Farkları anlamak için değer yatırımında öne çıkan özellikler şu şekildedir:
- Değer yatırımı şirketin değerini tahmin etme girişimidir.
- Hisse fiyatı konusunda yalnızca değere kıyasla endişe duyulur.
- Finansal raporlar ve oranlar kullanılarak değer hesaplanır.
Piyasa zamanlamasında öne çıkan özellikler ise şunlardır:
- Bir hisse fiyatının nereye gittiğini tahmin etme girişimidir.
- Sadece hisse fiyatıyla ilgilidir.
- Grafik modellerini ve yatırımcı duyarlılığını inceler.
Değerleme, hisse senedi fiyatının arkasındaki gerçek içi araştıran karmaşık finansal analizler içerir. Şirketin ne kadar para kazandığı, nasıl kazandığı ve şirketin kazancını artırma olasılığı hakkında daha fazla bağlam sağlamak için muhtemelen çeşitli finansal oranlar kullanılacaktır.
Bu denklemleri hesaplamak için gereken bilgileri elde etmek adına yatırımcı; bilançoları, gelir tablolarını ve ellerine geçen diğer finansal belgeleri dökmelidir.
Bir değer yatırımcısı, bir şirketin değerini gözden geçirdikten sonra hisse senedinin fiyatına bakar.
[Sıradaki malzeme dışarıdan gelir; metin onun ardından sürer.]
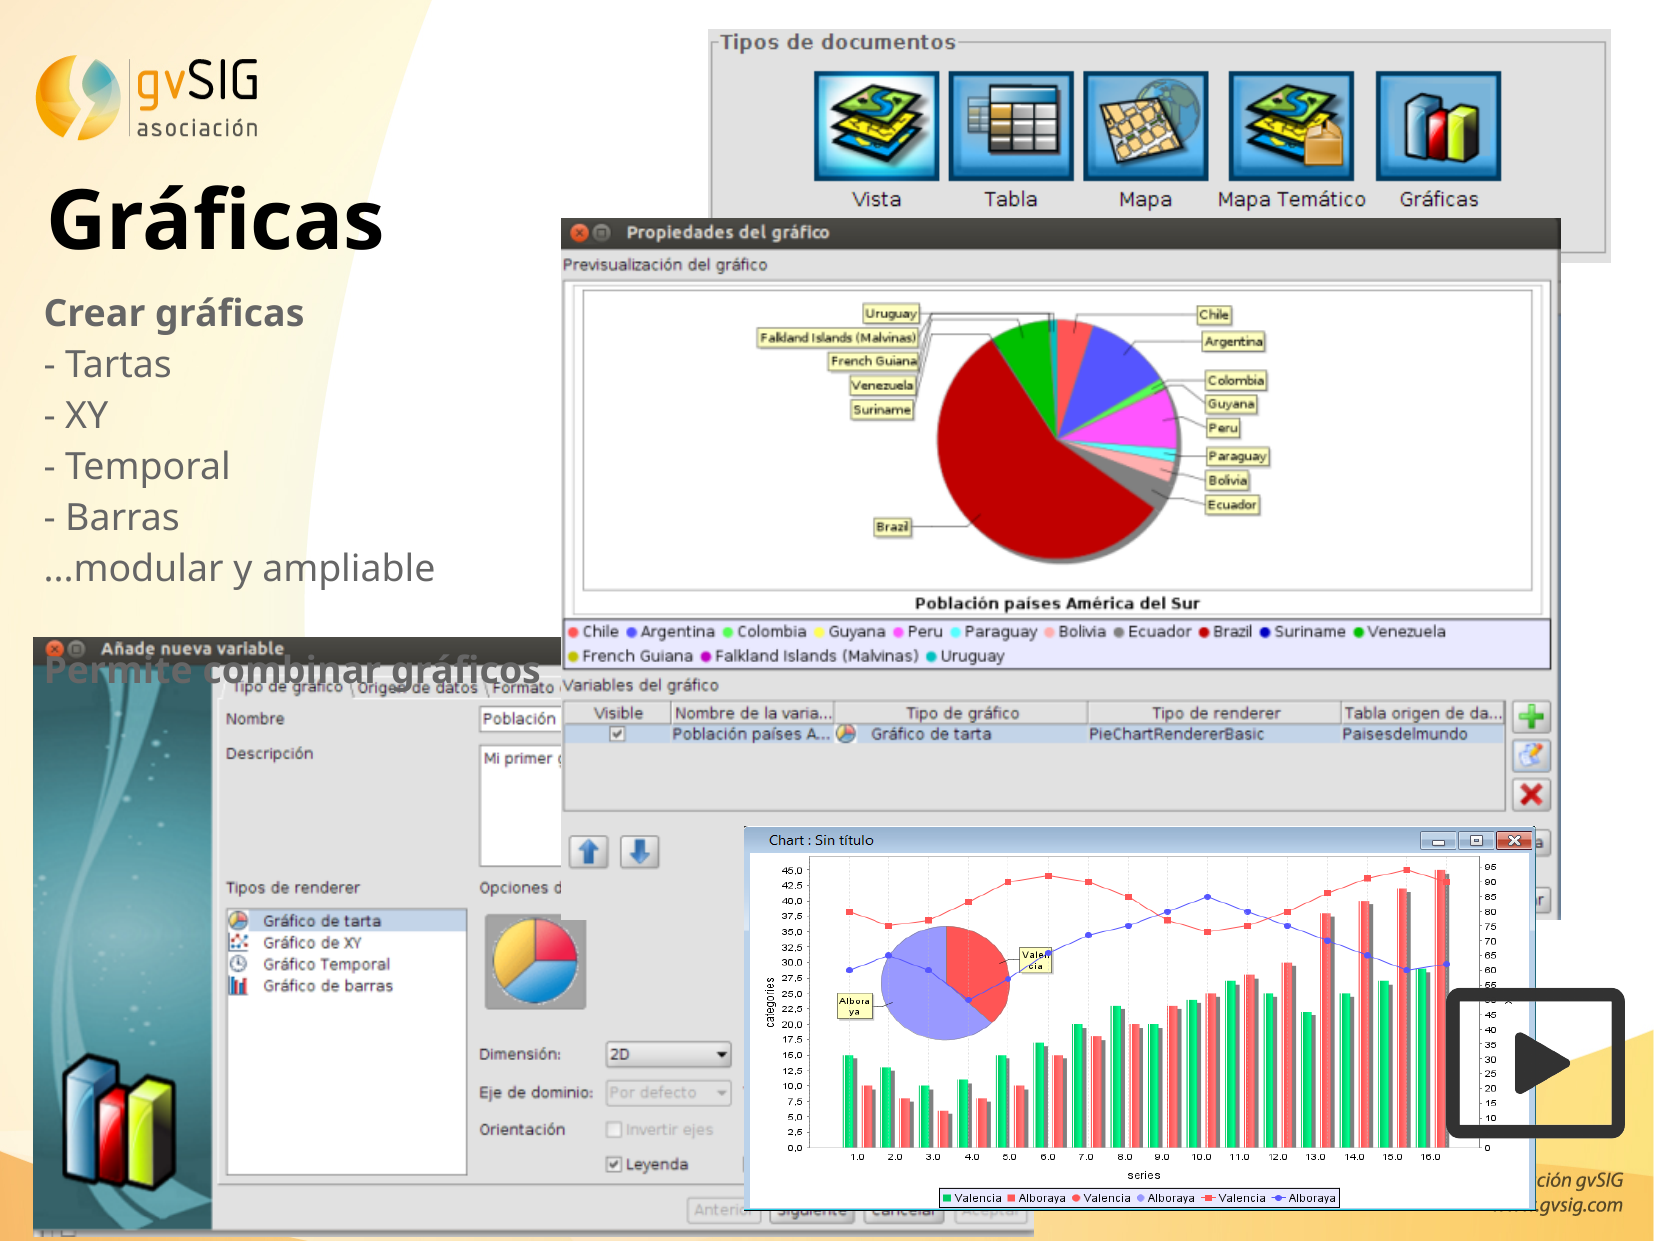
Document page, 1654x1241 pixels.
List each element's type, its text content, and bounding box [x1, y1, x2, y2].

Çünkü hisse fiyatının bu tür bir yatırımcı için çok az önemi vardır.
Bunun yerine önemli olan hisse senedi fiyatının şirketin genel değeriyle nasıl karşılaştırılacağıdır. Hisse fiyatı, değere göre düşükse yatırımcı onu satın alacaktır. Eğer şirketin gerçek değerinden çok daha yüksekse yatırımcı başka yerlerde fırsatlar arayacaktır.
Piyasa zamanlaması yalnızca bir hisse fiyatı ile ilgilidir. Şirketin temel değeri, önemli değildir. Önemli olan tek şey, fiyatı bir günde nerede olacağını doğru tahmin etmektir.
Bir yatırımcı hisse fiyatlarının kalıplarını öğrenmeye çalışmak için grafikleri araştırır. Ancak şirketin mali durumuna ilişkin raporları incelemesine gerek duymaz.